**Exercise instructions:**
Reproduce the Meracantha contracta passage word for word, starting at "Larvae are elongate, cylindrical" and ending at "American darkling beetles.".

**Document passage:**
Meracantha contracta is a species of darkling beetle found in North America.

== Description ==
Adult M. contracta are 11-14 mm in length. The pronotum is large, the abdomen and its overlying elytra are very convex (resulting in a humped appearance), and both pronotum and elytra are covered in punctures. The colour is bronze-black, though newly emerged adults are creamy-white and gradually darken until they take on the mature colour.

Larvae are elongate, cylindrical and reddish-brown. They are notable for the shape of the ninth abdominal segment, which is obliquely truncate (ending abruptly). The truncate surface is strongly concave and has acute margins. This is unique among larvae of North American darkling beetles.

Pupae are about 15 mm long. They are mostly cream-coloured with the head and legs darker but become much more strongly coloured just before emergence. The first five abdominal segments have a two-lobed protuberance on each side, while the eighth and final segment ends in two diverging points.

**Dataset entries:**
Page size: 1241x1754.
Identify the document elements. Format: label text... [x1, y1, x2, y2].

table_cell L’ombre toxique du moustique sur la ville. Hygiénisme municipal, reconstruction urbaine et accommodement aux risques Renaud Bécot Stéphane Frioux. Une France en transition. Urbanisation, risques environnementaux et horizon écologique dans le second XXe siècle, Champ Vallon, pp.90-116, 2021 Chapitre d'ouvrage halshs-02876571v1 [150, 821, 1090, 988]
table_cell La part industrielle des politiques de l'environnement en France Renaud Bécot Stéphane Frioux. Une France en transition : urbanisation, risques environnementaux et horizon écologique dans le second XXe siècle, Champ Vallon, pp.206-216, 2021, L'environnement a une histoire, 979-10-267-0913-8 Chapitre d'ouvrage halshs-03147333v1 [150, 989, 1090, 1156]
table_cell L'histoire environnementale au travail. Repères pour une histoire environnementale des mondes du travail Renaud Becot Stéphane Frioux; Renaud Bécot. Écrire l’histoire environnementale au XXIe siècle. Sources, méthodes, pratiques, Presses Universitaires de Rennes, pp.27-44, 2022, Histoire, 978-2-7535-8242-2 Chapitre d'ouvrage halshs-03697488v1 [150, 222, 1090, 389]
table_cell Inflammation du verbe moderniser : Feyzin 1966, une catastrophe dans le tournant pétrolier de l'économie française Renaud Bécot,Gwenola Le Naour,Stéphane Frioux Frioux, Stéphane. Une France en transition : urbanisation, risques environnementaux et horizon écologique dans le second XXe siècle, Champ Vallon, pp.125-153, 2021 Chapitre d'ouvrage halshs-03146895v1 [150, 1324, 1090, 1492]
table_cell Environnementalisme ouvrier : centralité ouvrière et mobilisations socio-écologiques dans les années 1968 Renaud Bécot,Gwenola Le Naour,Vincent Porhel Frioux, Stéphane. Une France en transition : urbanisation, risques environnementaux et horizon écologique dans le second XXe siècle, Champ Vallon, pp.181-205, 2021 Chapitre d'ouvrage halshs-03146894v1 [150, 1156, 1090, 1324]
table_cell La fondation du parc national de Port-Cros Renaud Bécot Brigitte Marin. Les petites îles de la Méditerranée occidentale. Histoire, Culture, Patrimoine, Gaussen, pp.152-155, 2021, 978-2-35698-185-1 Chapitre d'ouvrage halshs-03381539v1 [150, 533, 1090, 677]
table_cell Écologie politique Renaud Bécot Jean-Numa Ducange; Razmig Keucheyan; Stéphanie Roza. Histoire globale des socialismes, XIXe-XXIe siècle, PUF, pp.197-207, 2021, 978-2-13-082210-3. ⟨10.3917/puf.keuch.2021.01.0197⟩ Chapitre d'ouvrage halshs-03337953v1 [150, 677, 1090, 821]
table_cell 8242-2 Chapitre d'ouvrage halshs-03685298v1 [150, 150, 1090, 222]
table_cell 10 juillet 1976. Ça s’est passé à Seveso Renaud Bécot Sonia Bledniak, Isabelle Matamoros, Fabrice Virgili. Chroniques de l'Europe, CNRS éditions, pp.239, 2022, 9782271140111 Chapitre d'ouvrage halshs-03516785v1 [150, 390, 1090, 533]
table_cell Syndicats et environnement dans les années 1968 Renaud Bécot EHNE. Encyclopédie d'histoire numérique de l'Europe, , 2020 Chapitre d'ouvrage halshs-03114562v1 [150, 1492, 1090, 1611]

**Response to the task:**
Larvae are elongate, cylindrical and reddish-brown. They are notable for the shape of the ninth abdominal segment, which is obliquely truncate (ending abruptly). The truncate surface is strongly concave and has acute margins. This is unique among larvae of North American darkling beetles.